++++ Data entries

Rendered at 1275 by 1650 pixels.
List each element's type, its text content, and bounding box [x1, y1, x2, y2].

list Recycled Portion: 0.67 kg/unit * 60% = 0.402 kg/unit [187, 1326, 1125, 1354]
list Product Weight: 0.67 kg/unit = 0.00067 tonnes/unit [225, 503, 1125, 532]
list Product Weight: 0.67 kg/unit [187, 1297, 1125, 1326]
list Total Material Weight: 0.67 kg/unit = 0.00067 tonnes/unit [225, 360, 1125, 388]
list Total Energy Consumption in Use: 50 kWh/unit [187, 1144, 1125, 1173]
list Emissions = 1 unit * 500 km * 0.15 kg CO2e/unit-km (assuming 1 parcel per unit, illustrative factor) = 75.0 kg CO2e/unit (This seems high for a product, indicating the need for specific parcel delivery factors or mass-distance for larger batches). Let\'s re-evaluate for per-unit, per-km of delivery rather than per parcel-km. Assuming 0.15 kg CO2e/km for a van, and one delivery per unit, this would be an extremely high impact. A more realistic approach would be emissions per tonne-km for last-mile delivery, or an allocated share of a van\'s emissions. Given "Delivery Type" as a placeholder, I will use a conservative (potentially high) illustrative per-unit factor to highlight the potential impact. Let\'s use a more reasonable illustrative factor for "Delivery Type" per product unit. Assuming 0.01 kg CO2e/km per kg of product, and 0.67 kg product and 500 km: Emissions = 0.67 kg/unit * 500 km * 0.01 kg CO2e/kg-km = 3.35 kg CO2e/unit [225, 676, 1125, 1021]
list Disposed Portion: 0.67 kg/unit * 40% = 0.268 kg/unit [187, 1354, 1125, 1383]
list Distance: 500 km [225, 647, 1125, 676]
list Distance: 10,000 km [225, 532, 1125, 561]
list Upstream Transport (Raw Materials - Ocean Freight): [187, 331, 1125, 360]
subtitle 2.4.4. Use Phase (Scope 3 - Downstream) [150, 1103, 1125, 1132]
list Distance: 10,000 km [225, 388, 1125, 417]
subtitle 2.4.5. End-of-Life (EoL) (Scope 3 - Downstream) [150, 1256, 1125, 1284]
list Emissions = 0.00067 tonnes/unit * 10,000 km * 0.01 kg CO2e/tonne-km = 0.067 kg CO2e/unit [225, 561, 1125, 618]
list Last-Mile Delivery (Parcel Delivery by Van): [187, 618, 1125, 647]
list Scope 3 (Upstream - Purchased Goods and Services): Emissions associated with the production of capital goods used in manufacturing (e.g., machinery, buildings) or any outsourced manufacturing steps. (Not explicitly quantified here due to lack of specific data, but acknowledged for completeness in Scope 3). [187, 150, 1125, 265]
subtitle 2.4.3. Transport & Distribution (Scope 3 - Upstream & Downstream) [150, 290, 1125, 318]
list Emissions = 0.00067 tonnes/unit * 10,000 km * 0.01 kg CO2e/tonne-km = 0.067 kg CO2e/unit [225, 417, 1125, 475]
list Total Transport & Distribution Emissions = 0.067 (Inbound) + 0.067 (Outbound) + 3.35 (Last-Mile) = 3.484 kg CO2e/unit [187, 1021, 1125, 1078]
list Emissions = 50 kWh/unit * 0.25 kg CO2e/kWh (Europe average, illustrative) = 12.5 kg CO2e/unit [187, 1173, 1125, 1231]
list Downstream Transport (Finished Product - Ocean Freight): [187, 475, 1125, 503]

++++++++

What to work on | Give the lines from the listing as a numbered list, from the line with "list Recycled Portion: 0.67" up to and including the line with "list Total Energy", leaving out any blank lines.

Final result |
1. list Recycled Portion: 0.67 kg/unit * 60% = 0.402 kg/unit [187, 1326, 1125, 1354]
2. list Product Weight: 0.67 kg/unit = 0.00067 tonnes/unit [225, 503, 1125, 532]
3. list Product Weight: 0.67 kg/unit [187, 1297, 1125, 1326]
4. list Total Material Weight: 0.67 kg/unit = 0.00067 tonnes/unit [225, 360, 1125, 388]
5. list Total Energy Consumption in Use: 50 kWh/unit [187, 1144, 1125, 1173]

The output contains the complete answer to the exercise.